Authors: André Skupin*, Center for Information Convergence and Strategy, San Diego State University
Topics: Geographic Information Science and Systems, Medical and Health Geography, Cartography
Keywords: spatial intelligence, health, biomedicine, big data, natural language processing, machine learning, visualization, knowledge management
Session Type: Paper
Start / End Time: 8:00 AM / 9:40 AM
Room: Tyler, Marriott, Mezzanine Level
Presentation File: No File Uploaded
The relevance of spatial thinking and geographic techniques for the medical domain extends far beyond the traditional bounds of using GIS and spatial analysis to investigate public health phenomena in geographic space.
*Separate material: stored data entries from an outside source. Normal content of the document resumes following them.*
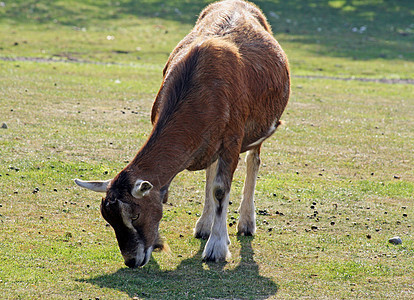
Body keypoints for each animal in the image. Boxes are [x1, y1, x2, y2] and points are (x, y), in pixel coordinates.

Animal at [76, 0, 290, 268]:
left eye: (135, 215)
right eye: (108, 218)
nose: (132, 260)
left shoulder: (233, 137)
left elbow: (221, 189)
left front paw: (217, 248)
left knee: (254, 160)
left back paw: (246, 223)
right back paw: (203, 226)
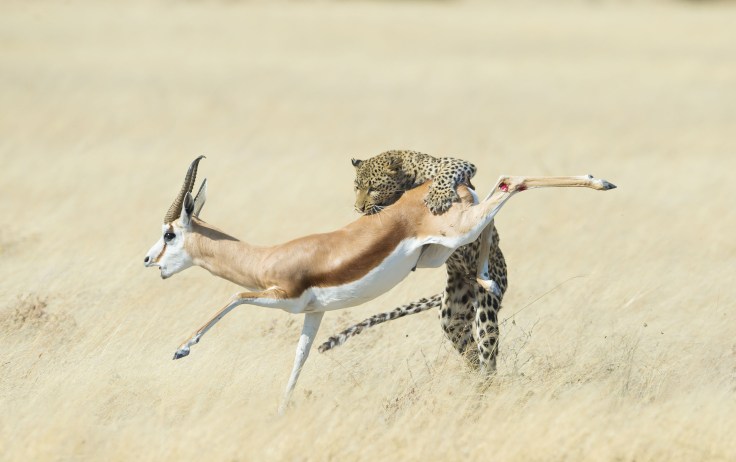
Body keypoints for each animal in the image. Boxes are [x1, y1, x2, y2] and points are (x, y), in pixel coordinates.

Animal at [318, 150, 508, 373]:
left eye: (373, 188)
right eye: (357, 187)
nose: (359, 208)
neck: (406, 180)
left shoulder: (457, 164)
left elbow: (446, 173)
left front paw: (438, 197)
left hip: (487, 299)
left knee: (487, 342)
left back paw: (487, 376)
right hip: (455, 309)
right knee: (461, 335)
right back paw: (473, 375)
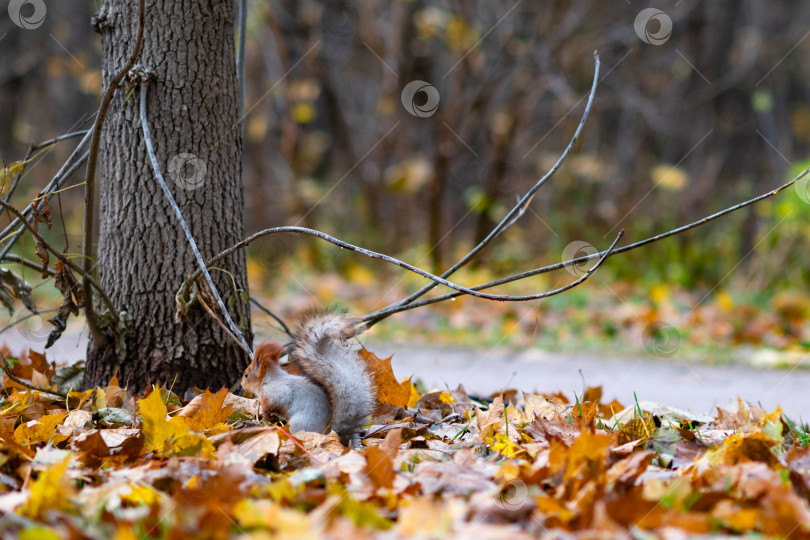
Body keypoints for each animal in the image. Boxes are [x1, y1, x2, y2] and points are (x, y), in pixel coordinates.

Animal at [240, 310, 376, 446]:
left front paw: (266, 416)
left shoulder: (277, 392)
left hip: (299, 424)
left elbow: (274, 404)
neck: (269, 379)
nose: (241, 384)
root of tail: (328, 432)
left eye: (246, 374)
With some imagination, medical concepts and practices can be seen as simultaneously existing in a multitude of different spaces. Once an overarching spatial viewpoint is adopted, specific data sources can be transformed into engaging artifacts that support research, education, and medical practice. For example, medical records generated by intensive care units could be turned into nuanced representations of patients' health status. The written notes of medical professionals – from surgeons to nurses and radiologists – can be a rich source of insight, not only with respect to individual patients, but in surveying and monitoring the medical ecosystem. Meanwhile, natural language processing and machine learning can be used to organize biomedical research results into coherent knowledge structures. The presentation will highlight three projects that exemplify a spatial intelligence approach to health. These involve diverse data sources, namely: (1) a corpus of two million biomedical research articles, (2) detailed clinical records for more than 10,000 ICU patients, and (3) a multi-year registry data base of several thousand heart attack patients.